> **Given instruction**
Could you continue the essay about cuddling in a long marriage, starting right after its last sentence?

> **Selected excerpt**
Do you remember the excitement of waking up next to your spouse when you were newlyweds? The days when weekend mornings consisted of just the two of you figuring out what the day ahead would entail? Maybe you’d stay in bed, fall back asleep, head to brunch, head to the gym, or just do whatever you please. The days when you had time for morning cuddles, if your heart so desired.
I was reminiscing over this the other day when my husband of over ten years stopped me in my tracks.
“You’ve never liked cuddling” he said.
Initially, I started building an argument against this statement. Certainly I used to love cuddling. Doesn’t every newlywed love it? Isn’t the only reason I don’t cuddle very much these days simply because we are busy with full time jobs and raising our two elementary school-aged kids? Weekend mornings no longer belong to us. They belong to soccer games or play dates or a house that isn’t going to clean itself.
But then I paused and realized something that is always super annoying. My husband was right. Fourteen years together and it turns out he knows me better than I know myself, in some ways. If I think back to over a decade ago when we were first married, I recall feeling then like I feel now when it comes to cuddling up; it’s not my thing. I don’t know if it’s because I am a bit type A and constantly feel like there are things I need to be doing and just sitting or lying there seems like a waste of time. Or maybe it’s because physical touch has never been top on my love language priority. That could explain why even at night, I don’t love the idea of falling asleep in a cuddling position.

Saved data entries
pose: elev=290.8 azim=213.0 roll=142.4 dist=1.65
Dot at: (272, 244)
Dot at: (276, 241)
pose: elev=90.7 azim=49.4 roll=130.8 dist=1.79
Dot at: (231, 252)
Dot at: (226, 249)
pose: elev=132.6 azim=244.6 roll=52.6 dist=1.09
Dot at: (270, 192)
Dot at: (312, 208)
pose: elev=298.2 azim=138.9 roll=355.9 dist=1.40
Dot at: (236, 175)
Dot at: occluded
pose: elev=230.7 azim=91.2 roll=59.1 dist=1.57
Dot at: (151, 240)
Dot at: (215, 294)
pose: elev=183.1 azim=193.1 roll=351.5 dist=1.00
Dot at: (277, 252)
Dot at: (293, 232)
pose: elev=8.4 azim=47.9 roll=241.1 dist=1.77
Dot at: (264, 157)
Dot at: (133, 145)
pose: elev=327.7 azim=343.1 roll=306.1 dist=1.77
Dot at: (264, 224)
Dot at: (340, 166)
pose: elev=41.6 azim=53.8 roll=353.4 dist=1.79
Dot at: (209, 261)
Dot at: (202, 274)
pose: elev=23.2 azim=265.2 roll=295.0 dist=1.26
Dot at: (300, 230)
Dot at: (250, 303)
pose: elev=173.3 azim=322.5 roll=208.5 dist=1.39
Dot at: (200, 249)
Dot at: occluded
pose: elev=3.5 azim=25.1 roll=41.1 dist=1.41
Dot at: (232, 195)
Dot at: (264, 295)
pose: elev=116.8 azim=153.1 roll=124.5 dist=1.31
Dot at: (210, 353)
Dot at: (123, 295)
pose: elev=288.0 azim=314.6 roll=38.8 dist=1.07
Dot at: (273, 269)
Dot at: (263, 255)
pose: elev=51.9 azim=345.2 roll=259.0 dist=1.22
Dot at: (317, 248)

> **Expected answer**
Despite what you might be thinking, I am not some stone cold wife. My husband’s love language is physical touch so while that does pose a challenge, I make a conscious effort to ensure I put that as a priority. We just both recognize my limitations when it comes to my desire to cuddle up for any extended period of time.
Here is where this confession makes me feel extra guilty as a wife; when it comes to my kids, I am all about the cuddles. At six and almost nine, I feel blessed that they both still love cuddling up with me and I hope those days are not numbered. But confessing that makes me pause and think about the possible negative way it makes my husband feel.
But then I smile and think, “well he still married me knowing this about me so that’s on him.” I say that tongue in cheek but in reality, I think he appreciates my efforts to still ensure I meet his love language. There are days I feel cuddly and I make sure to really let him take advantage of that. Just as long as he remembers my limits.
There you have it moms. My wife confession. Are you all about the cuddles or do you prefer a bit of space?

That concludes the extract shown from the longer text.